Zamanla değişen sadece şehirler, kıyafetler, araçlar olmadı; anlayışımız, kanaatimiz ve insanlığımız da dönüştü. Bundan yalnızca elli yıl önce, bugünkü anlamıyla lüks sayılabilecek birçok şeye erişimimiz yoktu ama mutluluğumuz tamdı. Bugün en yoksulumuzun bile cebinde akıllı telefon, evinde çamaşır makinesi, buzdolabı, kalorifer var. Ancak huzur, o sade hayatın arkasında kaldı.
Bir zamanlar koca şehirlerde birkaç araba vardı, ekmek çeyrek ya da yarım alınırdı. Dondurma lükstü, çocukların ağzına düşmezdi; onun yerine buzluğumuzun eski dostu “eskimo” yenirdi. Ayakkabılar lastikti, kıyafetler yıllarca giyilir, sökülür, dikilir, sonra küçük kardeşe devredilirdi. Televizyon herkesin evinde bulunmazdı, durumu iyi olan komşuda topluca izlenirdi. Suyu bidonlarla mahalle çeşmesinden taşırdık. Çamaşır makinesi nadirdi, kazan kurulur, sırayla banyo yapılırdı.
Ama kanaat vardı. Mahalleli bir araya gelir, tarhana yapar, dağ gibi patlıcan oyulur, kuruluklar asılırdı. Bir sofraya kaç kişi sığar demeden çat kapı misafir ağırlanırdı. Komşular birbirinin hatırını sorar, devlet çağırdığında vatandaş koşardı. Siyasete olan saygı bir kenarda, devletin kendisi düşman değil, baba gibi görülürdü.
Bugün ise… Ne yazık ki herkes daha fazlasının peşinde. Elindekine şükretmek yerine, gözünü ötekine diken bir anlayış hâkim oldu. Aile bağları zayıfladı, arkadaşlıklar menfaate dönüştü, çocuklar şımardı, gençler saygısızlaştı. Herkes haklı, kimse sabırlı değil. Tahammül kalmadı. İstekler arttı ama memnuniyet azaldı.
Yaşadığımız büyük felakete rağmen, yani asrın depremini görmemize rağmen, hâlâ sabretmeyi bilmiyoruz. Su kesintileri gibi geçici bir sıkıntıya bile tahammül edemez hâle geldik. Oysa yetkililer çözüm için mücadele veriyor, vatandaşlardan yalnızca birkaç hafta sabır bekleniyor.

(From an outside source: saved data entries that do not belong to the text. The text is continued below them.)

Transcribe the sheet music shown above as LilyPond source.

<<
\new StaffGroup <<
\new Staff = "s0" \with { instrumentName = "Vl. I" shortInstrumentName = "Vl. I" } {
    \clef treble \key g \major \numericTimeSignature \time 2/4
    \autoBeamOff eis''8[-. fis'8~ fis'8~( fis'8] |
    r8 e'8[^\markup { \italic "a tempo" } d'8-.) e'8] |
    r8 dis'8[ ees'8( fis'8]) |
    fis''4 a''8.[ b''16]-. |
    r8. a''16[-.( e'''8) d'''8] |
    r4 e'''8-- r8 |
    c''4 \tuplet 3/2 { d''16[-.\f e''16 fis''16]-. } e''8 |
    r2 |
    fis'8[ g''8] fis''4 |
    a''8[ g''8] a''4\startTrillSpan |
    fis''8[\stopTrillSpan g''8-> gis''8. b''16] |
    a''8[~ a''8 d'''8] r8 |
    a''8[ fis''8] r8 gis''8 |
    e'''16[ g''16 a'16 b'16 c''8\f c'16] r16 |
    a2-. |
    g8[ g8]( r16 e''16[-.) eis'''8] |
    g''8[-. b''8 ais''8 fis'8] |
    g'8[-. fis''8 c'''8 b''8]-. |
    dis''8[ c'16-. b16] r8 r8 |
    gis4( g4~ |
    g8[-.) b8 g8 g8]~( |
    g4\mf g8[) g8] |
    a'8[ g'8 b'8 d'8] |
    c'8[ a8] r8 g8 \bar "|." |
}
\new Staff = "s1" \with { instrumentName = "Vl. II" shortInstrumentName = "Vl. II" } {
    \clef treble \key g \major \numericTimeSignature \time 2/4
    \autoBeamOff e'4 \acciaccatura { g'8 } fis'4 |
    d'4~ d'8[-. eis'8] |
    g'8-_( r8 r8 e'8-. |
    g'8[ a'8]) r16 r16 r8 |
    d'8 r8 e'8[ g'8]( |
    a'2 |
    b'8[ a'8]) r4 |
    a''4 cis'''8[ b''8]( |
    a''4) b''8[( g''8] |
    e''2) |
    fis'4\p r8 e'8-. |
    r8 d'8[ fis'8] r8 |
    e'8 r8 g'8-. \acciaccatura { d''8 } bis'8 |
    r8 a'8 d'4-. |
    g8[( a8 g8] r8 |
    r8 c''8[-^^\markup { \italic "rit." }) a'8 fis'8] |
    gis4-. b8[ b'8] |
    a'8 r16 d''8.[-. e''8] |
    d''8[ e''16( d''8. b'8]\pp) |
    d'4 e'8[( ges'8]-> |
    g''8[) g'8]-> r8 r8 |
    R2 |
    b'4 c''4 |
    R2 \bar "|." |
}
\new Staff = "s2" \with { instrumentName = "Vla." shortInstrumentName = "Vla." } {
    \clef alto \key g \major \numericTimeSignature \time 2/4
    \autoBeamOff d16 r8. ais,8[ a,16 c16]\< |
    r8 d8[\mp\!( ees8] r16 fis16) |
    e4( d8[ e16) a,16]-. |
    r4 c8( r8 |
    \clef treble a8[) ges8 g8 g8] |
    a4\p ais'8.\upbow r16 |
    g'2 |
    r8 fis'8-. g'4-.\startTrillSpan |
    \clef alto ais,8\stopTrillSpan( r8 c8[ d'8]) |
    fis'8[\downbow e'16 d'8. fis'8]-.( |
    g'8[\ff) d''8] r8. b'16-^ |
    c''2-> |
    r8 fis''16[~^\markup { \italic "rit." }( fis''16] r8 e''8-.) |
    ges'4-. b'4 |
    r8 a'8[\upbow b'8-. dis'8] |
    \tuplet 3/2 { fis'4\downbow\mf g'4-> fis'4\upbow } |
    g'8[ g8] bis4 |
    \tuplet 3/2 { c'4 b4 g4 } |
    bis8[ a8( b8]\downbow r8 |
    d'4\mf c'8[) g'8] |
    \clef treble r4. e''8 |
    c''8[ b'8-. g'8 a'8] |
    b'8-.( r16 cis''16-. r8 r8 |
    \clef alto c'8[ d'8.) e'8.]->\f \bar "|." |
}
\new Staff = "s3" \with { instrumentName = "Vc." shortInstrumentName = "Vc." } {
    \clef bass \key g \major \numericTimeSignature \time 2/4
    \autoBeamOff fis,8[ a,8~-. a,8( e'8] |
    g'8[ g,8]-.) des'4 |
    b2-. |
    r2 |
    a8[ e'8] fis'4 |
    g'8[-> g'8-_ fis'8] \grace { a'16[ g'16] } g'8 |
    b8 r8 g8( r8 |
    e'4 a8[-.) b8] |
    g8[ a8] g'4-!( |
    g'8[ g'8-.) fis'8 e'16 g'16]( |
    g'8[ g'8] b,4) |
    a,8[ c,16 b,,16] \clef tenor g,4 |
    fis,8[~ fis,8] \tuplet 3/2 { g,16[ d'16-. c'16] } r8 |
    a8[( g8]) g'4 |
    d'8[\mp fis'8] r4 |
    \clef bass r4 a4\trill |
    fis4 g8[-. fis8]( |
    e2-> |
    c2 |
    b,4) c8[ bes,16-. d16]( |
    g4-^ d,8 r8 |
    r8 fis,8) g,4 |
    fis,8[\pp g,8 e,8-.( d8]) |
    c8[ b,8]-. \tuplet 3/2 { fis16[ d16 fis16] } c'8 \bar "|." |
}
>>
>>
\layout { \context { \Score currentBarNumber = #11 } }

Şu da bir gerçek: Artık hepimiz çok konforluyuz ama huzurdan mahrumuz. Maneviyatımızı, kanaat duygumuzu, dayanışmamızı kaybettik. O eski günlerin yokluğunda bile var olan mutluluğu özlemle anıyoruz.
Vesselam, Rabbim o çileli günleri bize tekrar yaşatmasın ama kanaatimizi, insanlığımızı, vicdanımızı da geri versin. En güzel hayatı hak ediyoruz ama bazen geri çekilip manzaraya bakmak gerek. Gözümüzün gördüğünü değil, gönlümüzün eksik bıraktığını sorgulamalıyız.